▶ _Reading text_
==================================================

Add to that a projected enrollment of 27.6 million learners for School Year 2025-2026. The numbers alone are staggering—and behind them are real children walking long distances, teachers slipping into fatigue, classrooms so full they border on chaos.
Into that gap steps the proposal for the Donate A School House (DASH) Program, submitted to DepEd by myself, Mr. Jorge Malig, and Mr. Dodi Limjuco. At first glance it may appear yet another infrastructure plan—but I believe it carries far more potential: to reshape how we conceive education in underserved, remote, and disaster-prone areas.
What makes DASH different?
Most classroom initiatives deal with one floor, one building, one set of desks. DASH imagines a four-storey “school-house”—classrooms on the first two floors, a common third floor (kitchen, canteen, lounge), dormitories on the fourth floor for students, teachers, and staff, plus a rooftop with solar panels, rainwater harvesting and internet connectivity. The design is eco-friendly, disaster resilient, prefabricated for faster construction, and explicitly targets places where students and teachers alike lack safe living spaces.
Here’s why this matters: if children walk hours to reach school, or if a teacher must travel an hour each day and worry about safe lodging overnight, learning suffers. Absenteeism grows. Time is lost. Motivation fades. DASH’s concept responds to that reality. It says: let’s build a home within or adjacent to the school. Let’s eliminate the travel-worry-weariness cycle.

==================================================

▶ _Set tasks_
A - In the DASH passage, what occupies the fourth floor of the proposed school-house?
B - Continue the DASH passage from its final sentence onward.

[Items listed in a dataset]
==================================================

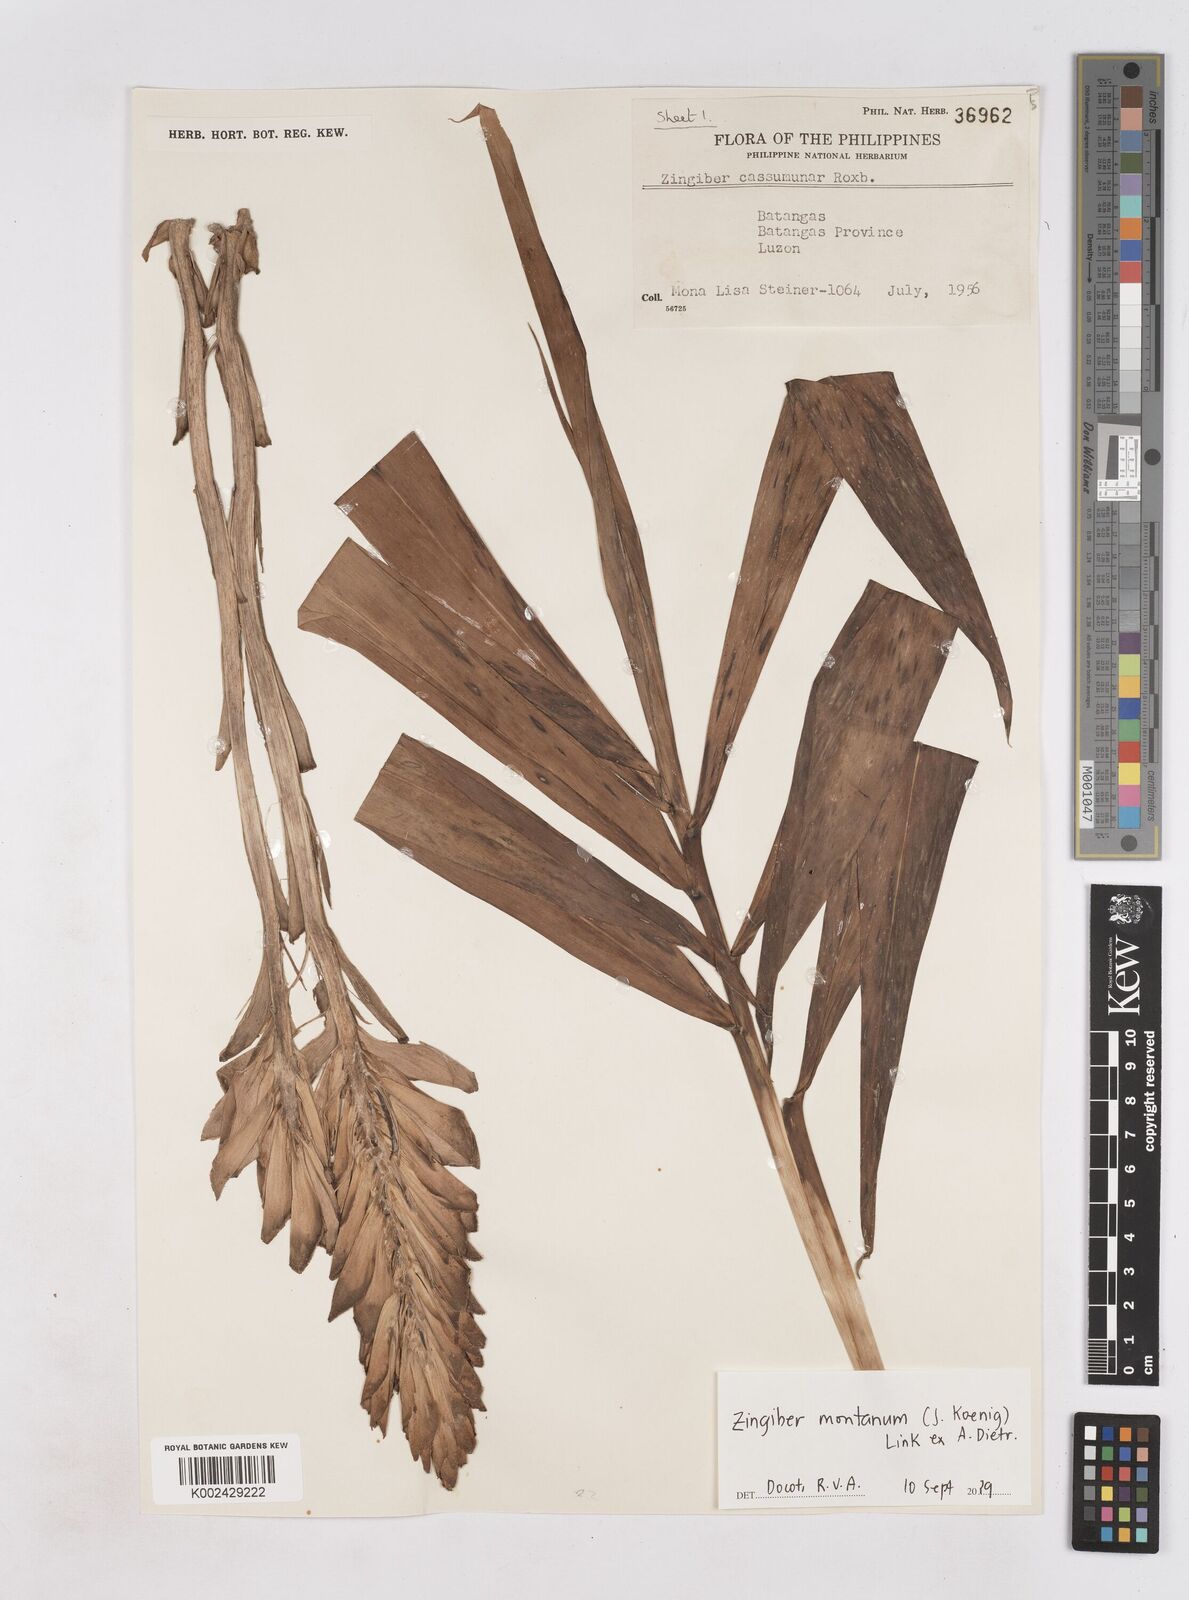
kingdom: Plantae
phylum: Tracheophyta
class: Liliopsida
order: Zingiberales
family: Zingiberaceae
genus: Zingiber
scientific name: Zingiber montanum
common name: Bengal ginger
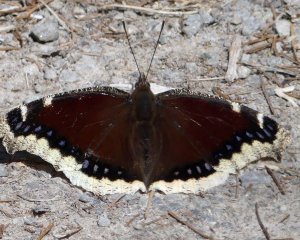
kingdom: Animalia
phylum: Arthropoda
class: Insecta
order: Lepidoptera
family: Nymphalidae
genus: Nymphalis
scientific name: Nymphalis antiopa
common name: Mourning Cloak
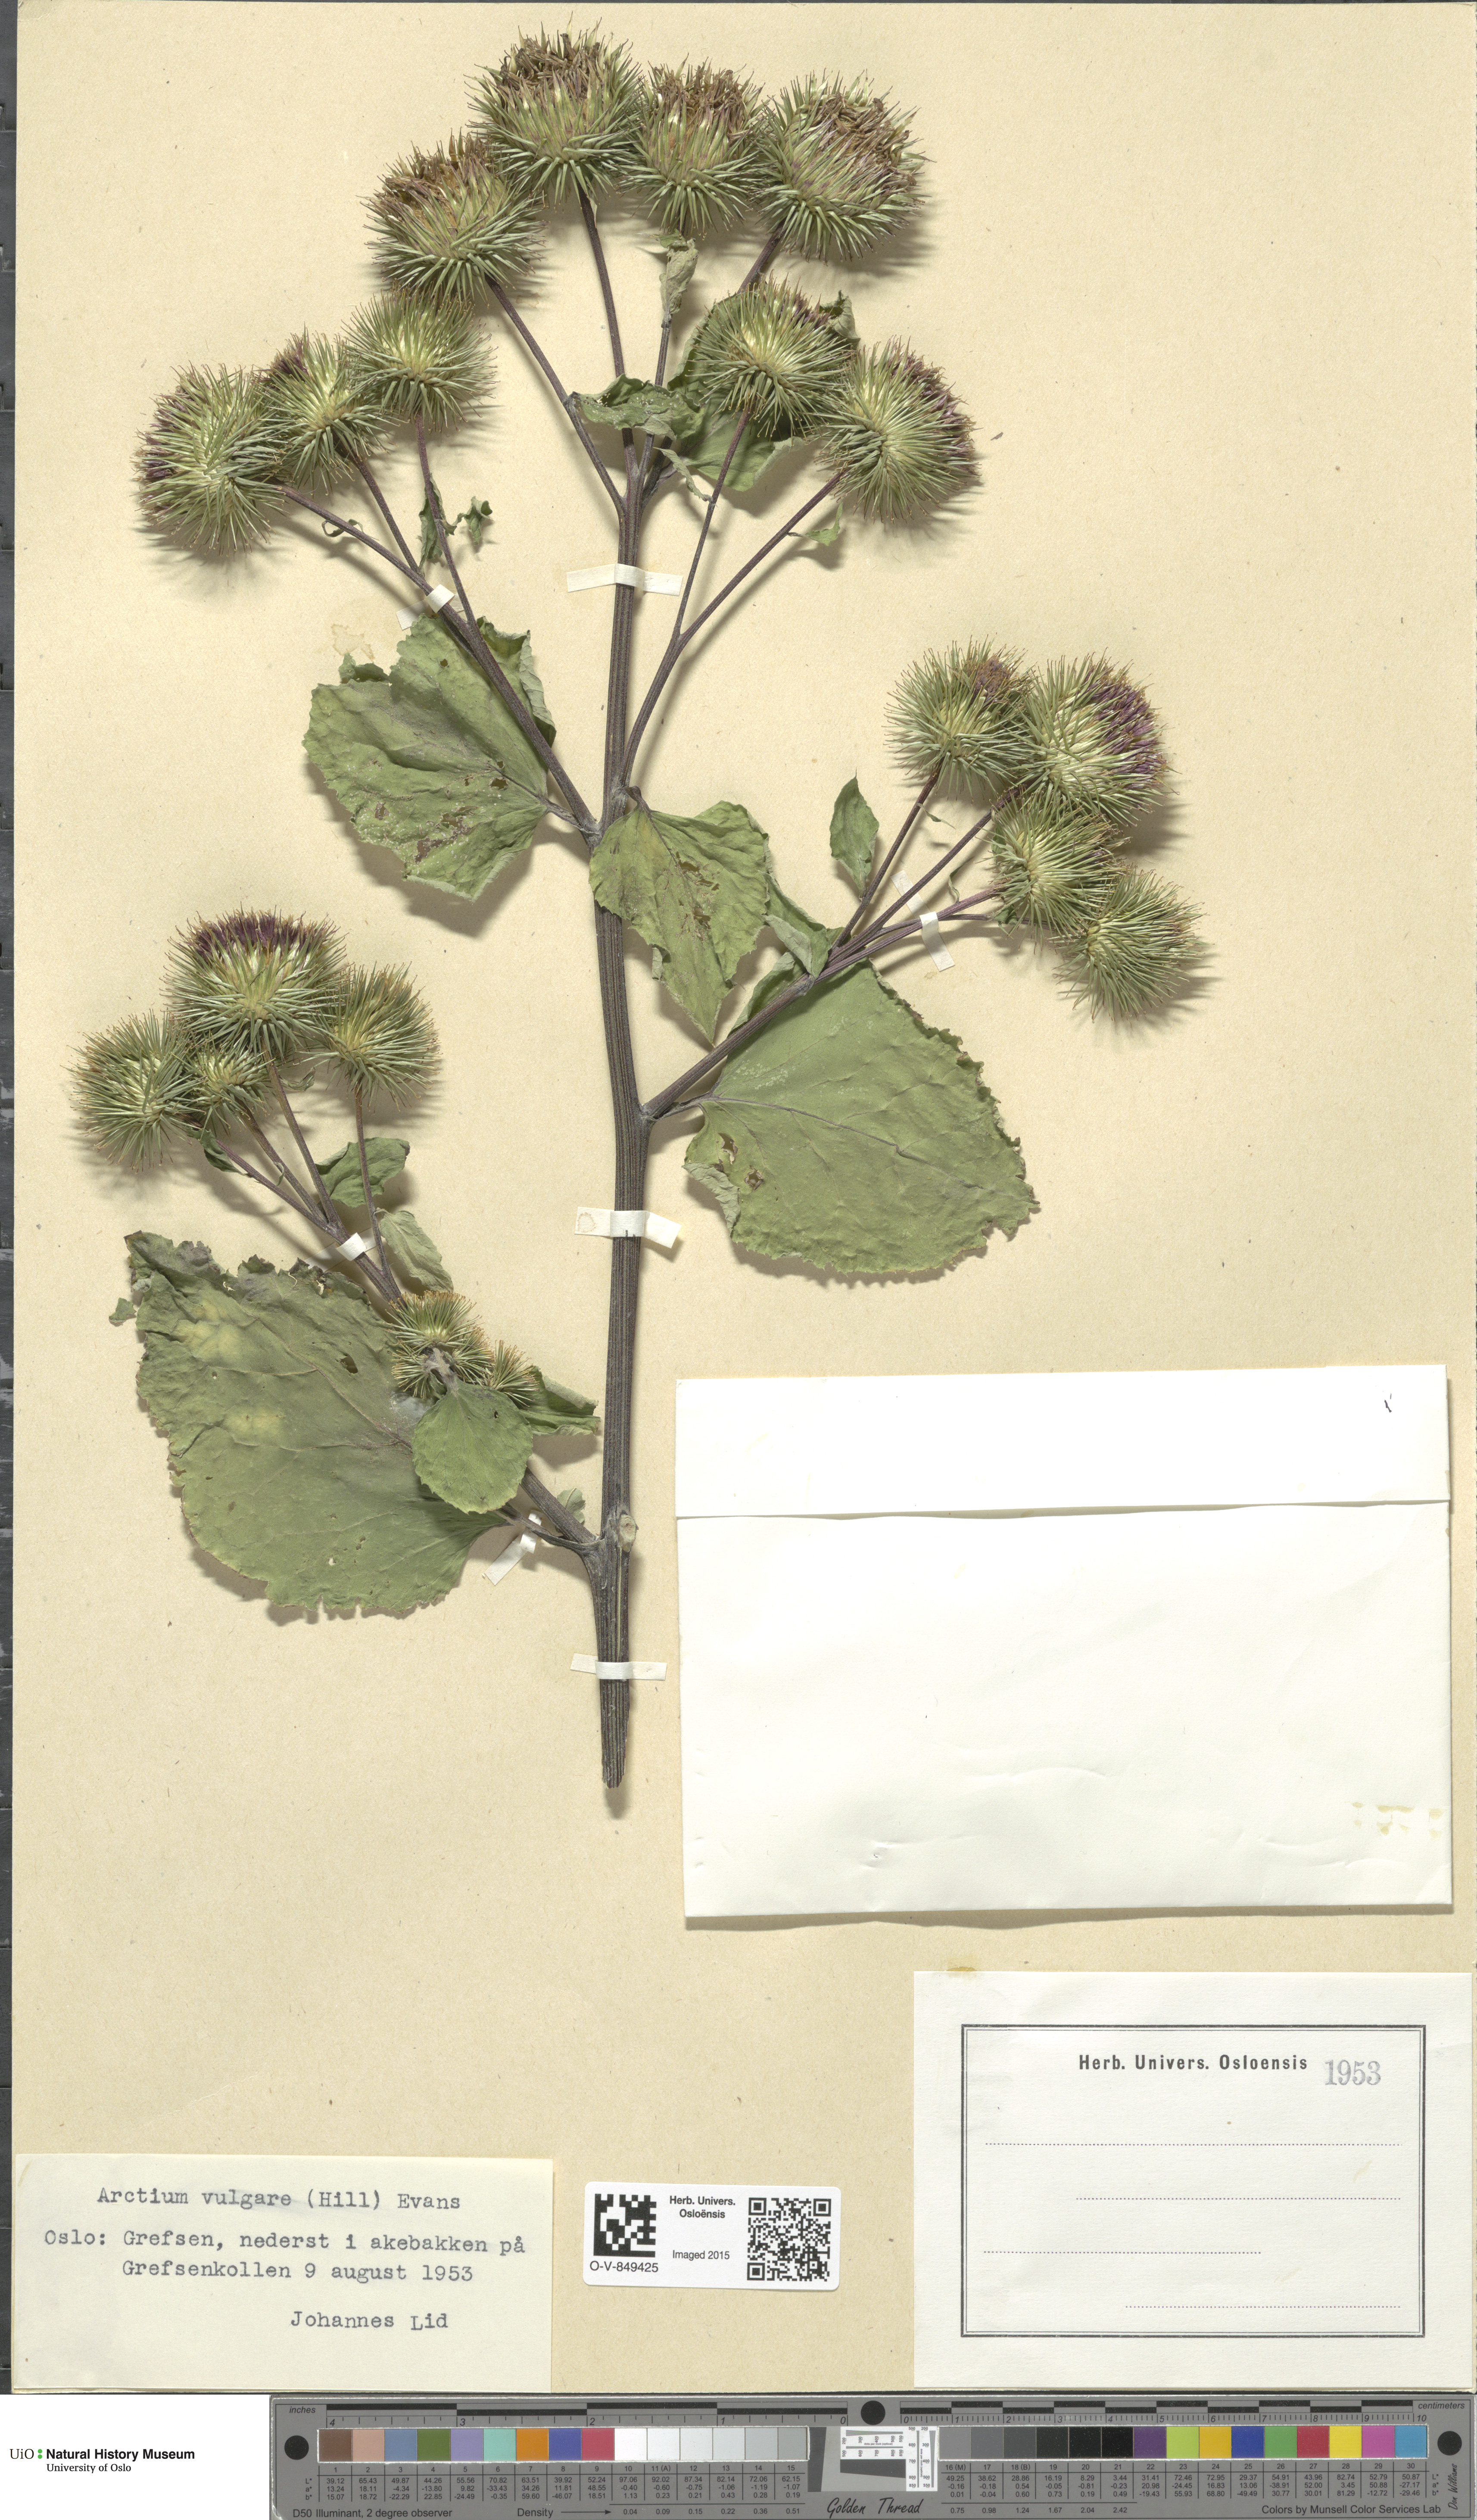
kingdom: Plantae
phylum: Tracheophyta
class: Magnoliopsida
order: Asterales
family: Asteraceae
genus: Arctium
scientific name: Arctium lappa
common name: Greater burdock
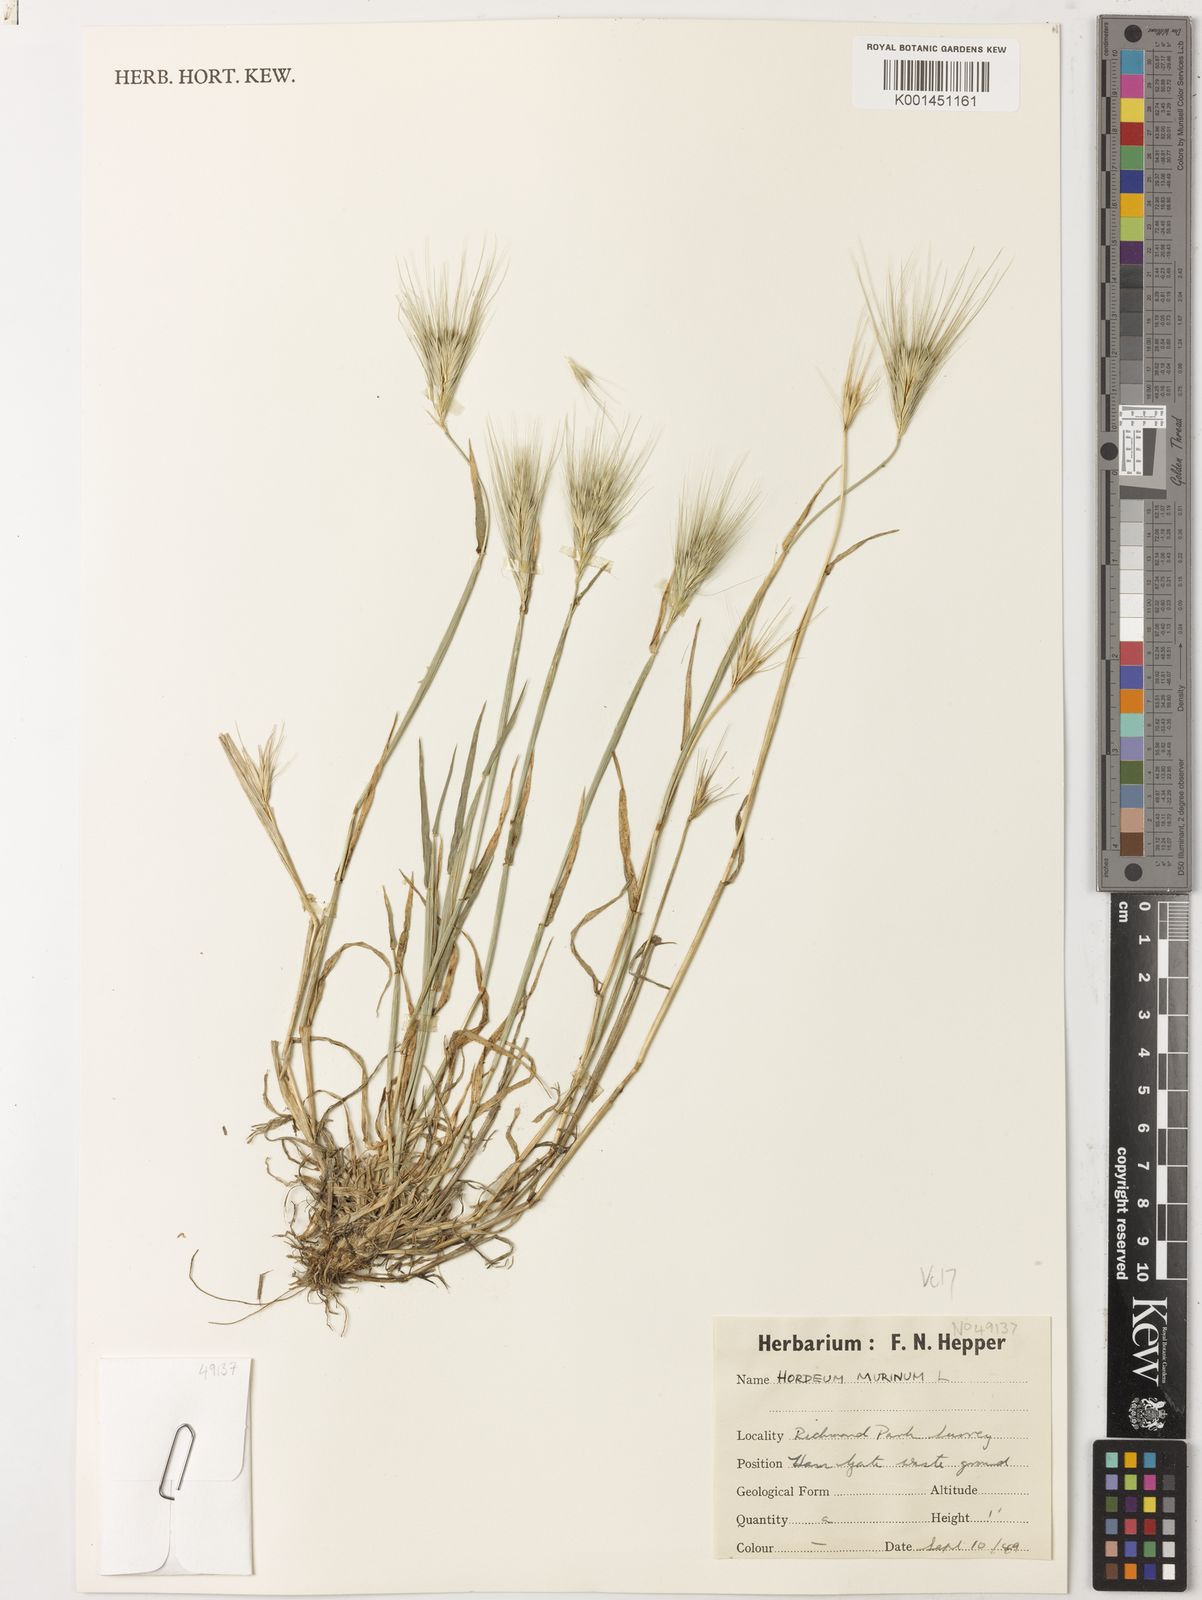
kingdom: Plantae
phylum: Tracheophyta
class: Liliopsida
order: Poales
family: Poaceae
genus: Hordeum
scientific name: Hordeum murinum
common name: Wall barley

==================================================

▶ _Responses to the exercise_
A - Dormitories for students, teachers, and staff.

B -
Public-private partnerships, local funds and CSR
DASH is designed to operate under the existing legal and policy frameworks: the Adopt-A-School Program (ASP) and the Special Education Fund (SEF) of Local Government Units (LGUs). Private corporations can sponsor these school-houses through CSR initiatives, donation-in-kind, or full funding, taking advantage of tax incentives under Republic Act 8525 (“Adopt-a‐School Act of 1998”) where donors can claim up to 150% of their contributions as tax deduction.
This mix of funding — from GAA allocations of DepEd, IRAs/SEFs of LGUs, and private-sector CSR dollars — is smart. Because simply relying on the national budget or on DepEd’s annual infra allocation won’t close the gap. As one report notes, “at the current pace, it will take 55 years to eliminate the backlog.” We cannot wait 55 years.
My questions and suggestions
But of course there are questions, and ways to refine the idea:
Site selection and land tenure – The concept wisely gives options: existing DepEd land, LGU-donated land, or private donations. But in many remote areas, the stumbling block is legal titles, zoning, and access roads. The authors should include a pre-assessment checklist: is the land safe from flooding/typhoons, does it have utilities access, is the soil stable? A dashboard of ready lands per region would accelerate rollout.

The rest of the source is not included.